Which leads me to sustainable development in general. I view it as a uniting idea, capable of creating wealth, creating ecological room, creating economic diversification and resonating strongly with the Kiwi ethos. Certainly cows and tourism, alone, are not a future, precisely because those activities are not scaleable. There are now three dairy cows for every one that existed when I was in rural practice. If three cows are not a limit, four will be, or eight or some such number. Tourism is similarly not scaleable in New Zealand; the Galapagos effect will see to that at some point.

I define sustainability very simply. If we can’t do it forever then sooner than later we can’t do it at all. Mining national parks is a case in point. So is an energy strategy based on offshore oil and gas production. So is getting rid of public debt by selling public assets. These are all things that can be done but once. They are unsustainable by definition. Sustainable development is very strongly associated with technology. But also with design, with intellectual property, and sometimes with new business models. Whether it is applied to a further advance in some primary product, or whether it is headed in the direction of clean energy, or the creative sector, or weightless exports or whatever, sustainable development demands high skills.

So it is a hi-tech, hi-skill future. Here is another observation. There is a strong association between private sector R & D investment, and exporting. An association is not a cause, and not all exporters research. But nearly all research intensive companies export. Look more closely and those same companies are likely to be developing sustainably. And usually very quickly.  So, policies such as cancelling the R & D tax credit make no sense to me. The government said they couldn’t afford it. Fair enough. But the very next year they lowered company tax from 30c to 28c, which cost even more. We must pay more attention to those firms that owe their existence, not to local domestic demand, but to some technology or some clever entrepreneur or both. Their sand pit is global not local. They usually export, they usually grow quickly, they usually pay high wages. They are the game changers. Not all firms are equal.

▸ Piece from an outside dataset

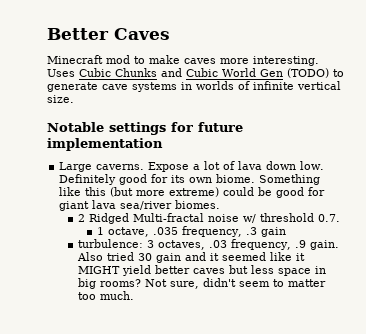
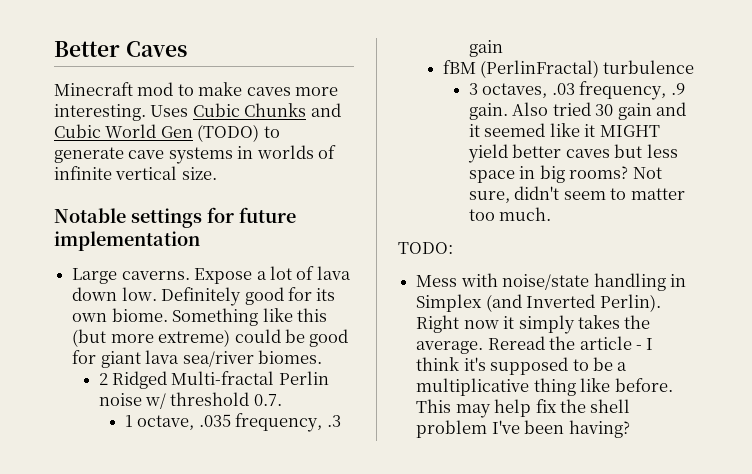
(205, 217) none -> [278,371,329,385] Perlin
[78,239,144,248] turbulence: -> [442,60,695,78] fBM (PerlinFractal) turbulence //
(135, 295) none -> [398,242,453,254] [416,273,686,291] [416,294,661,312] [416,315,651,334] [416,336,654,354] [416,357,628,375] [416,378,673,396] [416,399,631,418] [416,420,630,438] // TODO: // Mess with noise/state handling in Simplex (and Inverted Perlin). Right now it simply takes the average. Reread the article - I think it's supposed to be a multiplicative thing like before. This may help fix the shell problem I've been having?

But sustainable development does not address the rich-poor gap. It is growing inexorably around the developed world, for many reasons. One is the tension between global salaries and local wages. More than one labour market is at play. I think our approach to poverty has just started to change. It has always been a social justice issue – poverty is unfair on the poor. I think it is now being viewed also as an issue of social dysfunction – poverty is bad for everyone. There are strong links between the rich-poor gap and many social ills – teenage pregnancy, obesity, violence – you name it. Research, including New Zealand research, is beginning to unravel the detail. Addressing poverty matters.

I think we have underused the minimum wage as a tool. We were the first nation in the world to regulate a minimum wage, back in 1894. Since then it has variously risen above two-thirds the average wage and fallen below the depths of irrelevancy. Currently it is a bit below half the average wage. If we are to reap the benefits of a relatively flexible labour market, we should also provide a bunch of civilised minima that endure. In New Zealand the debate is usually framed around the idea that raising the minimum wage will throw the low paid out of work altogether. Many crocodile tears are shed at that altar. But research suggests the opposite – that raising the minimum wage can stimulate local economies and reduce unemployment, though only slightly. The current chair of the Council of Economic Advisors to the US Presidency, Professor Alan Krueger, is one such researcher. He is a mainstream empirical researcher, dealing in the practical, not the theoretical.

I appreciate this House is some distance away from doing for the low paid what we have already done for superannuitants – establishing an agreed floor. But I will leave folk with the idea anyway.

They’ve all done well – but there is still lots to do.